The Board, relying on Gold and Beaver Valley, argues that the trial court's order fits within this narrow exception because, should this Court dismiss its appeal as interlocutory, its original opinion will be rendered a nullity and it will be forced to render a new opinion based upon different evidence. While the Board correctly notes the consequence of the dismissal of its appeal, the fact remains that the present case is distinguishable from Gold and Beaver Valley in that the trial court's April 12, 2012 order did not decide any issues.
In Gold, a common pleas court remanded an employment discrimination matter to the Philadelphia Commission on Human Relations for a new hearing because of an impermissible commingling of prosecutorial and adjudicatory functions. The Commission appealed to this Court, and Gold filed a motion to quash alleging that the common pleas court's order was interlocutory. This Court ultimately dismissed Gold's motion to quash, concluding that the common pleas court's order amounted to a final order on the impermissible commingling issue, an issue which would never be reached on appeal if the remand was allowed to proceed.
In Beaver Valley, a common pleas court issued an order remanding a unit clarification matter to the Pennsylvania Labor Relations Board (PLRB) to reconsider its determination because the PLRB abused its discretion in refusing to consider the intermediate unit's exceptions. The intermediate unit had filed a petition for unit clarification seeking to classify several employees as confidential employees. The PLRB appealed to this Court and the intermediate unit filed a motion to quash alleging that the common pleas court's order was not a final order. This Court ultimately dismissed the intermediate unit's motion to quash, concluding that the common pleas court ordered a remand solely for the purpose of determining the confidential employee question and that its determination on the abuse of discretion issue was clearly a final determination of that question.
In the present case, the trial court's April 12, 2012 order did not decide an issue which would evade appellate review, nor did this order render a final determination of any specific issue. To the contrary, the trial court's order set forth no findings or legal conclusions and did not otherwise adjudicate any rights. Rather, the trial court's order merely remanded the matter to the Board for further proceedings before the hearing examiner, including the presentation of additional evidence by Licensee.

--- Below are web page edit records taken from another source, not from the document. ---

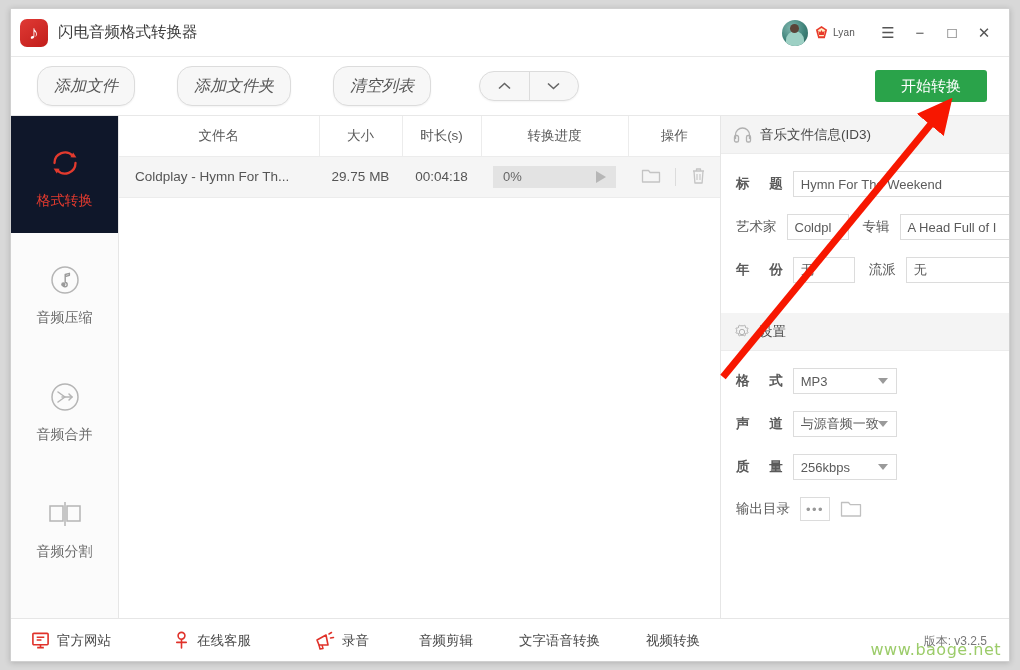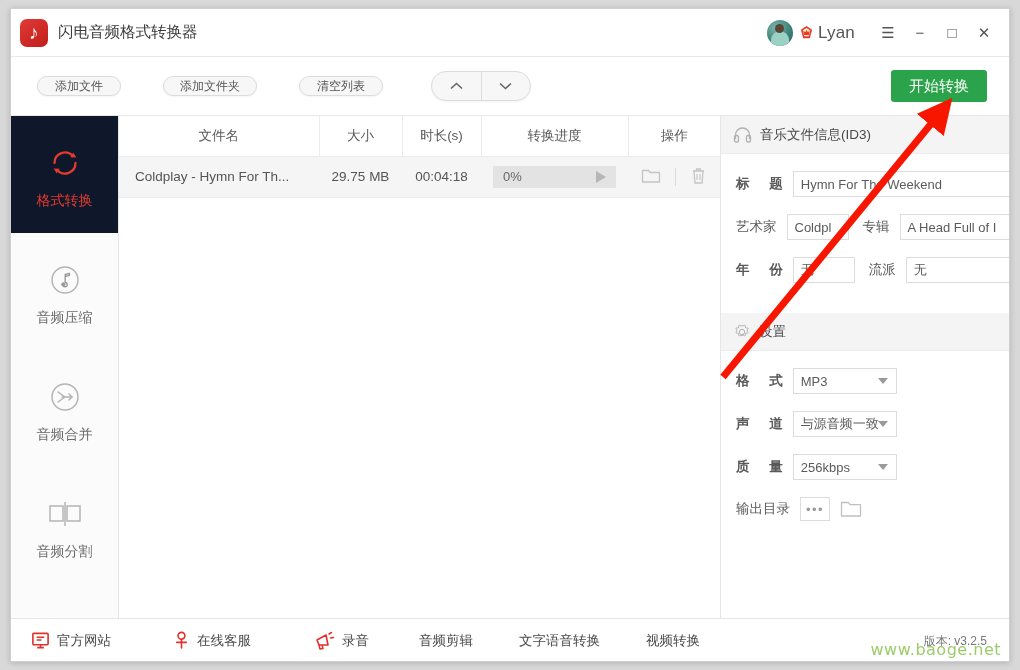--- a/index.html
+++ b/index.html
@@ -63,7 +63,7 @@
     position: relative;
   }
   .user-name {
-    margin-left: 4px; font-size: 17px; color: #555; letter-spacing: .2px;
+    margin-left: 4px; font-size: 10px; color: #555; letter-spacing: .2px;
   }
   .wbtns { display: flex; align-items: center; margin-left: 18px; }
   .wbtn {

In this regard, it is evident that the trial court was concerned with respect to the relatively short time period between the mailing of Board's hearing notice and the actual hearing date. --------
While the Board correctly notes that the trial court conducts de novo review of Board decisions and may itself receive additional evidence, the trial court is not required to retry the case in its entirety. Two Sophia's v. Pennsylvania Liquor Control Board, 799 A.2d 917 (Pa. Cmwlth. 2002) (citing Pennsylvania State Police v. Kelly's Bar, 536 Pa. 310, 639 A.2d 440 (1994)). Rather, the trial court is afforded wide discretion with respect to its de novo review. Indeed, we noted in Two Sophia's that while a common pleas court, in the course of conducting de novo review, must accept the record of the Board if offered, the trial court has discretion to consider any additional evidence properly received at a de novo hearing. The Board cites no authority, and we have found none, prohibiting the trial court from remanding a matter to the Board for consideration of such additional evidence.
Because the trial court's April 12, 2012 order is interlocutory and did not decide any issues which might evade appellate review, the order is not appealable, and the Board's appeal must be quashed.
/s/_________
PATRICIA A. McCULLOUGH, Judge ORDER
AND NOW, this 20th day of May, 2013, the Pennsylvania Liquor Control Board's appeal of the April 12, 2012 order of the Court of Common Pleas of Allegheny County is hereby quashed.